*** Opening of Source data ***
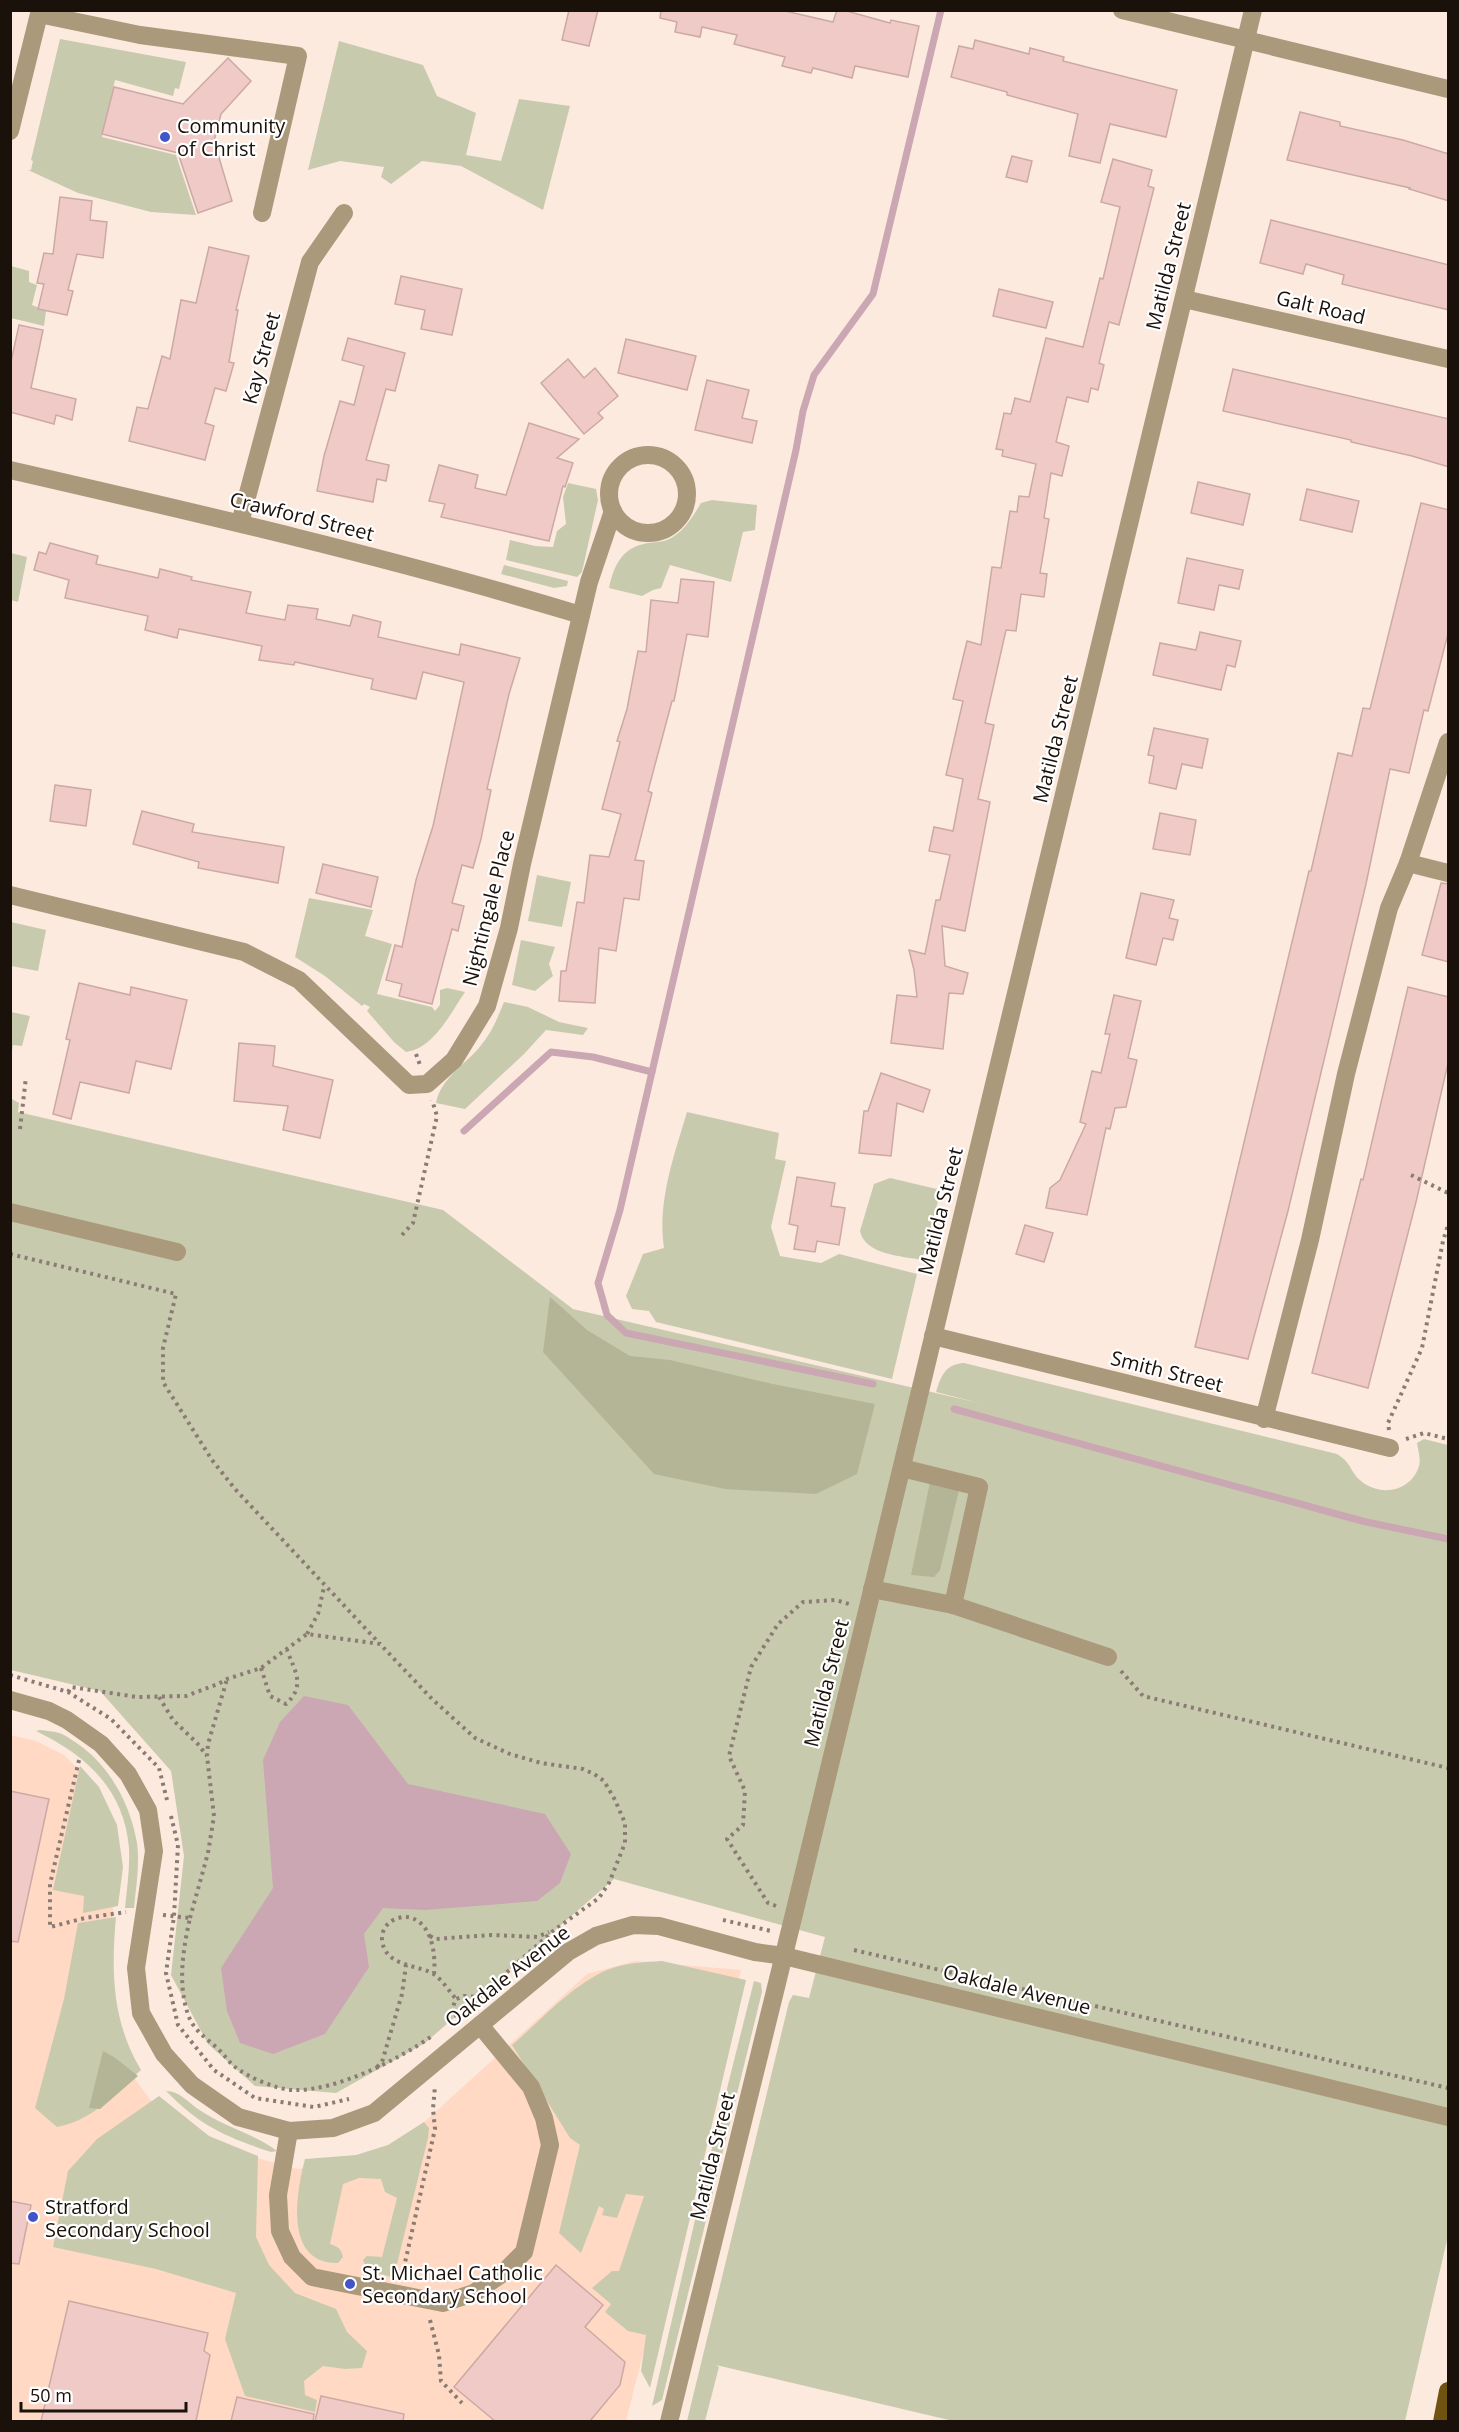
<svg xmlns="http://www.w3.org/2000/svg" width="1459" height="2432" font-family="'Open Sans',sans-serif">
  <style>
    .built { fill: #ffd9c3 }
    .green { fill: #c8caae }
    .forest { fill: #b4b596 }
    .water { fill: #caa7b2 }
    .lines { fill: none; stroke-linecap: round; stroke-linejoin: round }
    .stream { stroke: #caa7b2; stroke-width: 7 }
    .building { fill: #f0cac6; stroke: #cca9a5; stroke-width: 1.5 }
    .path { stroke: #8a7b73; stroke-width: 4; stroke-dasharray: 3 4.5; stroke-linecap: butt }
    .minor { stroke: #aa997b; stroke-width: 18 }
    .major { stroke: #705211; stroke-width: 18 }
    .poi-dot { fill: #4254c8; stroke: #fff; stroke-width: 2 }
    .labels { text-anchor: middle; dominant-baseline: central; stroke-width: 4.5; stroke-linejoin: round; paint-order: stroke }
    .poi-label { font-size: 20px; fill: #1b110b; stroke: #fff; text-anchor: start }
    .street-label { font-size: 20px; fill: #1b110b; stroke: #fff }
  </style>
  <rect width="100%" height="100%" fill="#fdeadf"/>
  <!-- built -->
  <path class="built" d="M11,1735L36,1741L64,1755L93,1784L118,1857L101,2033L178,2137L298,2169L388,2155L587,1974L635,1961L741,1970L626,2421L11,2422Z"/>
  <!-- green -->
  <g class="green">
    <path d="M60,39L186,62L179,89L175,88L173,96L115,80L102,137L176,155L196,215L151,212L78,193L28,170H31L33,161L31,160Z"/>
    <path d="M339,41L423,65L437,96L476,113L466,155L501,161L519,99L570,106L543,210L461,166L422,161L391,184L381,177L384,167L340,161L308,170Z"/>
    <path d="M11,266L29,271V282L37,285L32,305L46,311L44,326L11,318Z"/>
    <path d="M568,483L596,489L598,500L582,572L577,577L506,560L510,540L535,546L553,547L557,531L566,524L563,497Z"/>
    <path d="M712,500L757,505L755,530L743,532L731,582L670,565L661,588L653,590L642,596L609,588C614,565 622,547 648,543C654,542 661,542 667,540C683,533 692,518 701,503Z"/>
    <path d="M11,553L27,557L18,602L11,600Z"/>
    <path d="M504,565L568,581L567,586L554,588L501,574Z"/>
    <path d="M537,875L571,882L562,927L528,921Z"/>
    <path d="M309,898L373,910L365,936L392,944L377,994L432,1007L435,1011L440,1005V990L447,988L465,992C450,1014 434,1048 406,1052L394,1042L367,1011L370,1007L364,1004L362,1006L325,976L295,957Z"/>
    <path d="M11,922L46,930L38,971L11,966Z"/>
    <path d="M521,940L555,947L549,964L553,976L535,991L512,985Z"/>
    <path d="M504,1002L528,1007L559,1022L588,1028L583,1035L546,1030L524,1054L465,1109L436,1103C441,1077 467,1064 482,1044C492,1032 498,1017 504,1002Z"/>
    <path d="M11,1012L30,1016L22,1046L13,1045L11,1056Z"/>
    <path d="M10,1098L19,1103L18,1112L443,1210L573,1309L979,1403L936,1392C941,1376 945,1364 964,1363L1337,1454C1352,1463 1350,1472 1361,1481C1380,1497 1411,1492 1419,1466C1421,1459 1418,1450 1417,1443L1424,1439L1448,1445V2236L1405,2421H953L716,2365L719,2367L705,2421H687L789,2002L793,1995L809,1998L825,1937L614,1879L425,2043L336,2093L255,2086L208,2044L171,1975L184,1856L171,1771L100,1691L11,1670Z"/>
    <path d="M687,1112L779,1133L775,1159L786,1161L771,1227L780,1256L821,1263L839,1254L917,1274L892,1379L656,1322L649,1311L632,1309L626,1296L643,1254L664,1248C657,1202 674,1156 687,1112Z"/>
    <path d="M890,1178L941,1190L922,1260C902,1256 865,1255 860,1231L874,1184Z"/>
    <path d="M40,1730C46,1731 53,1731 59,1733C64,1734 70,1739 75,1742C109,1764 130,1803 137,1843C140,1864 136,1887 134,1908H125C127,1888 130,1868 129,1848C124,1789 86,1755 36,1731Z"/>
    <path d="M80,1766L99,1787L117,1825L123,1867L118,1906L83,1913L84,1896L53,1890Z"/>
    <path d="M116,1917C111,1971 112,2022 141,2070C116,2093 92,2121 57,2127L35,2108L64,1999L78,1923Z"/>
    <path d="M662,1961L746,1980L650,2388L641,2371L646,2335L628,2331L605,2312L611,2304L592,2288L612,2271H619L644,2196L626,2194L617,2218L602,2215L604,2209L599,2206L581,2253L559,2233L580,2145L570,2138L512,2045C540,2021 572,1985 607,1970C624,1963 644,1962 662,1961Z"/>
    <path d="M754,1981L761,1983L762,1992L662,2400L652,2406L707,2168Z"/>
    <path d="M166,2091C179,2091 188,2102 198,2109C224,2127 253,2133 277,2151L271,2152C226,2137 200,2126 166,2091Z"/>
    <path d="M159,2096L209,2136L258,2156L256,2237L269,2265L295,2293L336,2309L347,2332L367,2351L362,2368L345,2369L323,2366L304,2381L305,2395L317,2400L315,2412L245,2396L225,2339L236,2293L156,2269L53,2247L68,2171L97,2139Z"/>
    <path d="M424,2122L429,2128L428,2138L397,2264L390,2271L391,2277L367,2270L363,2260L367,2256L382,2257L397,2198L385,2192L381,2179L359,2178L343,2184L330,2244C338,2247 341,2248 343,2257L338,2263C284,2264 296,2193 305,2159L356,2155L388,2145Z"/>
  </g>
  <!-- forest -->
  <g class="forest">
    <path d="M550,1297L587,1330L630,1356L670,1360L773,1384L875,1404L857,1474L816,1494L725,1489L654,1474L543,1352Z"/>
    <path d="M930,1482L959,1490L940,1570L934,1577L911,1575Z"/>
    <path d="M103,2051L114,2057L138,2076L100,2109L89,2108Z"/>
  </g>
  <!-- water -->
  <path class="water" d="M304,1696L348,1705L408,1784L545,1814L571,1854L560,1883L537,1901L425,1910L383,1908L364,1934L369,1967L325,2034L273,2054L240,2043L227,2011L221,1968L273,1888L263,1760L280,1722Z"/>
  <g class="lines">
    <!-- stream -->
    <g class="stream">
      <path d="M464,1131L551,1052L593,1057L652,1072"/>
      <path d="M873,1384L626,1333L607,1315L598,1283L620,1210L796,450L803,411L814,375L873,294L941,10"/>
      <path d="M954,1409L1362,1521L1448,1539"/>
    </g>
  </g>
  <!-- building -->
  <g class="building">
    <path d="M569,10H598L589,46L562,40Z"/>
    <path d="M661,10H781L833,22L837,10H843L890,23L891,20L919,26L908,77L855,66L852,78L813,68L811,73L782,66L785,57L734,44L737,35L702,27L700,37L675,32L677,22L660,18Z"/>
    <path d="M975,40L1029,54L1030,48L1064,57L1063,61L1177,90L1166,137L1110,124L1100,163L1069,156L1078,114L1007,95V92L951,77L959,46L973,49Z"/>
    <path d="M228,58L251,81L221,114L214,141L232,201L198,213L178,153L102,134L114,87L183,104Z"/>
    <path d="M1300,112L1340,122V126L1403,140L1449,154V201L1409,189L1410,188L1287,160Z"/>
    <path d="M1012,156L1032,161L1027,182L1006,177Z"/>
    <path d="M1113,159L1152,170L1148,186L1154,188L1119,325L1109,322L1099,363L1104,365L1098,390L1091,388L1088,402L1067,397L1056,442L1069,446L1062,476L1051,473L1044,518L1049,519L1040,573L1047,574L1044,597L1021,594L1016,631L1006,630L985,723L994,725L978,799L990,802L965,931L942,926L945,966L968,973L963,994L949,993L943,1049L891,1043L897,995L917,997L914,970L909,950L925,954L936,900H940L950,855L929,851L934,827L953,831L963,779L946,775L963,701L953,699L967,641L981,645L992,567L1001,568L1010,511L1017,512L1019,496L1029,497L1036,464L1002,456L1003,450L996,449L1004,413L1011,414L1015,398L1030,402L1046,338L1083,347L1100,278L1103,279L1120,207L1101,202Z"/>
    <path d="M60,197L92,201L90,220L107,222L103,258L77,254L68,290L73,291L67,315L38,309L44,284L37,283L44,253L53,254Z"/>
    <path d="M1271,220L1449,265V310L1342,284L1344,275L1306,264L1303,274L1260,263Z"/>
    <path d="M209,247L249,256L236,310H238L229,362L234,363L226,391L215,388L205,423L214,426L205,460L129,441L137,407L148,409L162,356L170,359L181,300L196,303Z"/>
    <path d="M401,276L462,289L452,335L421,329L425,310L395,304Z"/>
    <path d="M999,289L1053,302L1046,328L993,316Z"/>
    <path d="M19,325L43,330L31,388L76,399L72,420L56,415L54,424L10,412V366Z"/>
    <path d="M348,338L405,353L395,391L386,389L366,460L389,465L386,481L377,479L373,502L317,491L324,456L340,401L354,405L364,366L342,360Z"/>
    <path d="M626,339L696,356L687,390L618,373Z"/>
    <path d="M568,359L584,378L595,368L618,396L598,413L603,418L584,434L541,383Z"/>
    <path d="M1233,369L1449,419V467L1412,456L1351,442V440L1223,411Z"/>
    <path d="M707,380L749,390L742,418L757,421L752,443L695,430Z"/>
    <path d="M529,423L579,439L557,458L573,463L565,487L563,486L549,541L441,517L445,504L429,501L439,465L478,475L475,488L506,495Z"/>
    <path d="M1198,482L1250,494L1243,525L1191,513Z"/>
    <path d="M1307,489L1359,501L1352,532L1300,520Z"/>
    <path d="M1421,503L1449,510V630L1428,711L1424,710L1409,773L1390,769L1366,884L1288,1211L1248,1359L1195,1347L1309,871H1311L1338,753L1352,756L1363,708L1370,709Z"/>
    <path d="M50,543L98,556L96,564L158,578L160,569L192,577L191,580L251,592L246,613L285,620L288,605L318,609L316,619L350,626L353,615L381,622L378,637L459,655L461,644L520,658L509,694L487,789L491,790L481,839L473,868L462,865L452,903L464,906L458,931L452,929L432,1004L399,996L402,984L386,980L395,945L402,947L416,880L433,826L464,682L423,672L416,699L371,689L373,679L295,662L294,665L259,660L262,646L179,629L177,638L145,630L148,616L65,598L69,580L34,570L39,552L46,554Z"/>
    <path d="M1187,558L1243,570L1239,589L1219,585L1214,610L1178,603Z"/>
    <path d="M681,579L714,582L708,637L687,634L674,701H672L648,791L652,793L635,860L644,861L639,900L624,898L616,951L599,948L595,1003L559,1001L561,971H566L577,902L584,903L590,855L609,857L621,814L602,809L620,742L617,741L627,709L638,651L646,652L651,600L678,603Z"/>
    <path d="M1200,632L1241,641L1235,667L1227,665L1221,690L1153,675L1160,643L1196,650Z"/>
    <path d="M1154,728L1208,739L1202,768L1182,764L1176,789L1149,783L1154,756L1148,755Z"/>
    <path d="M55,785L91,790L86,826L50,821Z"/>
    <path d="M142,811L194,824L192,832L284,847L278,883L198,868L199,862L133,844Z"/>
    <path d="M1160,813L1196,820L1190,855L1153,849Z"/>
    <path d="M323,864L378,877L371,907L316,893Z"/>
    <path d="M1441,883L1449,884V962L1422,955Z"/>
    <path d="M1141,893L1174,900L1169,918L1178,920L1173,940L1163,938L1156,965L1126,958Z"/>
    <path d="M79,983L130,995L131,987L187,1000L171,1069L136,1061L129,1093L80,1082L71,1119L53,1114L70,1040L66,1039Z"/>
    <path d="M1408,987L1449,997V1059L1416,1202L1368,1388L1312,1373L1361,1179L1363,1180Z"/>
    <path d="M1114,995L1141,1001L1128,1058L1137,1060L1126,1107L1115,1108L1110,1129L1106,1128L1087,1215L1046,1208L1050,1188L1060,1180L1086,1124L1080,1122L1092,1071L1101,1073L1110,1034H1105Z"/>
    <path d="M239,1043L275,1046L273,1066L333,1080L320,1138L283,1130L288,1106L234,1101Z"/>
    <path d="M881,1073L930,1090L923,1112L897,1103L891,1156L859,1153L864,1111H868Z"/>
    <path d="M797,1177L835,1183L831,1206L845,1208L839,1245L817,1241L815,1252L794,1249L798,1226L789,1224Z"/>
    <path d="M1025,1225L1053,1233L1044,1262L1016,1254Z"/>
    <path d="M10,1791L49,1799L18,1942L10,1941Z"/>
    <path d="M10,2201L31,2205L19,2264L10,2263Z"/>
    <path d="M556,2265L603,2305L585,2327L625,2362L620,2385L590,2421H495L454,2387Z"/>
    <path d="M69,2301L208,2333L204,2351L210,2355L196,2421H41Z"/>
    <path d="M321,2396L404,2414L403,2421H315Z"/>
    <path d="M237,2397L314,2414L313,2421H231Z"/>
  </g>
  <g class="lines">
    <!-- path -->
    <g class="path">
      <path d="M416,1054L420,1065"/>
      <path d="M20,1129L26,1077"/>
      <path d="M1411,1175L1448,1193"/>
      <path d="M402,1235L413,1223L437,1116L432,1100"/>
      <path d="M10,1254L176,1294L163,1348V1382L212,1460L235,1489L380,1644"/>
      <path d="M1389,1430L1388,1423L1422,1348L1443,1241L1448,1225"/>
      <path d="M1406,1439L1424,1433L1448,1439"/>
      <path d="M307,1634L318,1614L324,1587"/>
      <path d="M261,1668L270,1696L286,1704C306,1685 295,1672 287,1650"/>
      <path d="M1121,1671L1143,1696L1448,1768"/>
      <path d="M10,1675L68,1692L111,1719L159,1768L167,1800"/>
      <path d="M68,1692L71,1687L137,1697L186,1696L218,1684L227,1679L261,1668L307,1634L380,1644L432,1699L475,1738L510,1754L541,1763L583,1769L594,1774L604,1781L615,1800L625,1823V1843L609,1883L599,1898L553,1931L468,2007"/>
      <path d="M159,1697L173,1720L197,1743L207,1756"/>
      <path d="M79,1760L50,1884V1927L85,1918L126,1912"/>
      <path d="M171,1816L178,1845L174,1916L166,1973L178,2025L214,2070L255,2098L314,2107L349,2099"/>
      <path d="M776,1906L768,1903L727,1839L743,1825L745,1791L729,1756L751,1667L778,1624L803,1602L836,1600L849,1604"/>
      <path d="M163,1915L190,1918C183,1949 177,1986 189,2017C194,2030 206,2038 216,2047C223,2053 228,2061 235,2067C248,2077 277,2090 294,2090C336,2091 398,2060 432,2036"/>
      <path d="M190,1918L208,1853L214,1816L207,1756L208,1744L227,1679"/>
      <path d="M723,1920L771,1931"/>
      <path d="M430,1936L435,1939L492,1935L537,1937L549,1932"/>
      <path d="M854,1950L1448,2088"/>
      <path d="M434,1974C436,1955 432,1920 407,1917C403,1916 394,1919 390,1922C385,1926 382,1932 382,1938C383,1968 420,1964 435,1975C443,1981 449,1991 456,1999"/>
      <path d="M457,2015L453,2016L452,2009L456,1999L464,1996L479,1997"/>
      <path d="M377,2067L382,2062L402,1994L406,1965"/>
      <path d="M402,2276L435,2129L433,2109L435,2086"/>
      <path d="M430,2320L439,2355L441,2381L462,2403"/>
    </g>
    <!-- minor -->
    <g class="minor">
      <path d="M1122,10L1448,89"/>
      <path d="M39,14L140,35L298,56L262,213"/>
      <path d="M10,131L40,10"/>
      <path d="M1184,299L1448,359"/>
      <circle cx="648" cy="494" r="39"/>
      <path d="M10,470C202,514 393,558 581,615"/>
      <path d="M240,523L310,262L344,213"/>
      <path d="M1408,863L1448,873"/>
      <path d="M10,895L244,952L299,980L409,1085L427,1084L454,1060L487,1006L509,928L522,864L589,582L613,511"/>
      <path d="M10,1212L177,1252"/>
      <path d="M933,1336L1390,1448"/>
      <path d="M1264,1419L1310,1240L1346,1074L1375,962L1389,908L1408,863L1448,742"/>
      <path d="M872,1589L953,1605L979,1487L902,1468"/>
      <path d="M953,1605L1108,1657"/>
      <path d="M10,1700L49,1711L67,1720L101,1744L128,1774L148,1810L154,1851L136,1968L141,2013L164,2054L192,2085L238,2117L289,2131L333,2128L374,2113L568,1952L596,1936L633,1925L659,1926L755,1952L784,1956L1448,2117"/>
      <path d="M289,2131L278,2195L280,2231L292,2257L312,2277L443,2303L474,2293L503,2273L524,2252L550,2145L544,2118L531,2087L480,2025"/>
      <path d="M669,2422L794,1914L1253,10"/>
    </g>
    <!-- major -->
    <path class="major" d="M1442,2422L1448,2391"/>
  </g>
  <!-- markers -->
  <g class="poi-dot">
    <circle cx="165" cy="137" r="6"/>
    <circle cx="33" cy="2217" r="6"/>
    <circle cx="350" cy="2284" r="6"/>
  </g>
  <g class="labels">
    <!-- poi labels -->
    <g class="poi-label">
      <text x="177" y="125">Community<tspan x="177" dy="23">of Christ</tspan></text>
      <text x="45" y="2206">Stratford<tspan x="45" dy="23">Secondary School</tspan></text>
      <text x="362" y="2272">St. Michael Catholic<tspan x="362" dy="23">Secondary School</tspan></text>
    </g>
    <!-- street labels -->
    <g class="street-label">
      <text transform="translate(1168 266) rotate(-76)">Matilda Street</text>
      <text transform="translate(1321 307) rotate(13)">Galt Road</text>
      <text transform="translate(261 358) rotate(-75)">Kay Street</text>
      <text transform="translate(302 516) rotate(14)">Crawford Street</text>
      <text transform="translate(1055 739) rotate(-76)">Matilda Street</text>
      <text transform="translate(488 908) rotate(-76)">Nightingale Place</text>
      <text transform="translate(940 1211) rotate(-76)">Matilda Street</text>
      <text transform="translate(1167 1371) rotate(14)">Smith Street</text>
      <text transform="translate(826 1683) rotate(-76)">Matilda Street</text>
      <text transform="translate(507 1976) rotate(-38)">Oakdale Avenue</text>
      <text transform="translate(1017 1989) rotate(14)">Oakdale Avenue</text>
      <text transform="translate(712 2156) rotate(-76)">Matilda Street</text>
    </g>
  </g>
  <!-- border -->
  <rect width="1459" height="2432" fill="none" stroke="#1b110b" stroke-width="24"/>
  <!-- scale -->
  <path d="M21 2402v9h165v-9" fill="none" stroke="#1b110b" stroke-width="3"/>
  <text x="30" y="2402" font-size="18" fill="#1b110b" stroke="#ffffff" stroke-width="4.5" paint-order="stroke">50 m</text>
</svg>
*** Close of Source data ***
# Exercise description
Above are some records. Copy each of their lines that holds the string "linejoin".

# Problem solution
    .lines { fill: none; stroke-linecap: round; stroke-linejoin: round }
    .labels { text-anchor: middle; dominant-baseline: central; stroke-width: 4.5; stroke-linejoin: round; paint-order: stroke }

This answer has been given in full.